Re: A bug in ftrace - dynamic fops

From: Steven Rostedt
Date: Thu Aug 11 2016 - 10:33:40 EST


On Thu, 11 Aug 2016 16:08:58 +0200 (CEST)
Miroslav Benes <mbenes@xxxxxxx> wrote:

> /*
> * Dynamic ops may be freed, we must make sure that all
> * callers are done before leaving this function.
> * The same goes for freeing the per_cpu data of the per_cpu
> * ops.
> *
> * Again, normal synchronize_sched() is not good enough.
> * We need to do a hard force of sched synchronization.
> * This is because we use preempt_disable() to do RCU, but
> * the function tracers can be called where RCU is not watching
> * (like before user_exit()). We can not rely on the RCU
> * infrastructure to do the synchronization, thus we must do it
> * ourselves.
> */
> if (ops->flags & (FTRACE_OPS_FL_DYNAMIC | FTRACE_OPS_FL_PER_CPU)) {
> schedule_on_each_cpu(ftrace_sync);
>
> arch_ftrace_trampoline_free(ops);
>
> if (ops->flags & FTRACE_OPS_FL_PER_CPU)
> per_cpu_ops_free(ops);
> }
>
> I think the wording could be interpreted in a way that ftrace is
> responsible which is not true according to you.

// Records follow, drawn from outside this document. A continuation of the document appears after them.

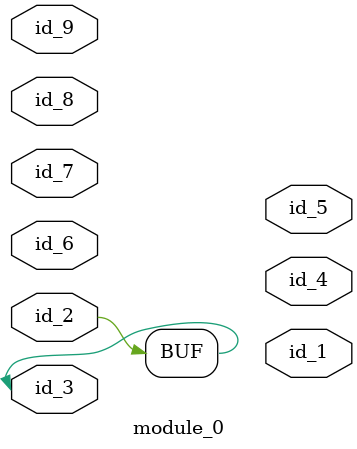
<source format=v>
module module_0 (
    id_1,
    id_2,
    id_3,
    id_4,
    id_5,
    id_6,
    id_7,
    id_8,
    id_9
);
  input id_9;
  input id_8;
  input id_7;
  inout id_6;
  output id_5;
  output id_4;
  inout id_3;
  inout id_2;
  output id_1;
  always id_2 <= #id_6 id_3;
endmodule
`timescale 1ps / 1ps

</source>
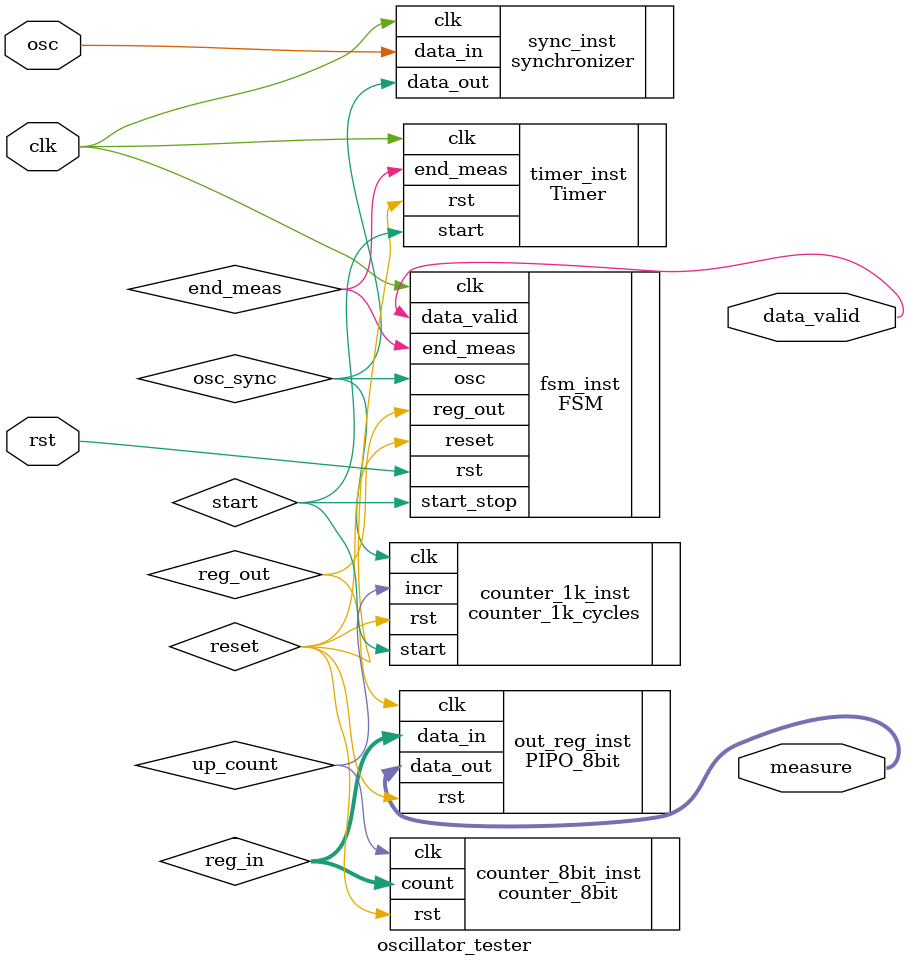
<source format=v>


module oscillator_tester (
    input wire osc,
    input wire clk,
    input wire rst,
    output wire [7:0] measure,
    output wire data_valid
);

wire start, reset, osc_sync, reg_out, up_count, end_meas;
wire [7:0] reg_in;

// Structural description
FSM fsm_inst (
    .osc(osc_sync),
    .rst(rst),
    .clk(clk),
    .end_meas(end_meas),
    .start_stop(start),
    .reset(reset),
    .data_valid(data_valid),
    .reg_out(reg_out)
);

Timer timer_inst (
    .clk(clk),
    .start(start),
    .rst(reset),
    .end_meas(end_meas)
);

synchronizer sync_inst (
    .clk(clk),
    .data_in(osc),
    .data_out(osc_sync)
);

counter_1k_cycles counter_1k_inst (
    .clk(osc_sync),
    .rst(reset),
    .start(start),
    .incr(up_count)
);

counter_8bit counter_8bit_inst (
    .clk(up_count),
    .rst(reset),
    .count(reg_in)
);

PIPO_8bit out_reg_inst (
    .clk(reg_out),
    .rst(reset),
    .data_in(reg_in),
    .data_out(measure)
);

endmodule


</source>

OK, then I should update it to be a bit more clear, that it is only
worried about its own infrastructure and not what goes on within
ops->func().

I take feedback like yours seriously. If you are confused by it, then
others may be too.

Thus, I think there should be two points documented a bit better.

#1, ops->func() is special, and can be called from any context
including NMI. That means unless you take special care about exactly
what functions are going to be traced (via the filter hashes, which are
not even supported when DYNAMIC_FTRACE is not set), then the
ops->func() must be treated with the same care as an NMI handler would
be. (no locking, no sleeping, etc).

#2, the only synchronization that ftrace will take care of is its own.
That is, the dynamic trampolines have race conditions in the
implementation. The above comment is all about handling its own race
conditions, and doesn't care about what goes on within ops->func().
Although it does give a utility if ops->func() is not recursion safe,
but other than than, like all other function hooks, any synchronization
within the hooks must be taken care of by the caller to
(un)register_ftrace_function(). That includes hooks doing strange
things (like sleeping) and then freeing the ops after the registering.

Although, with #1, #2 may not be needed.

-- Steve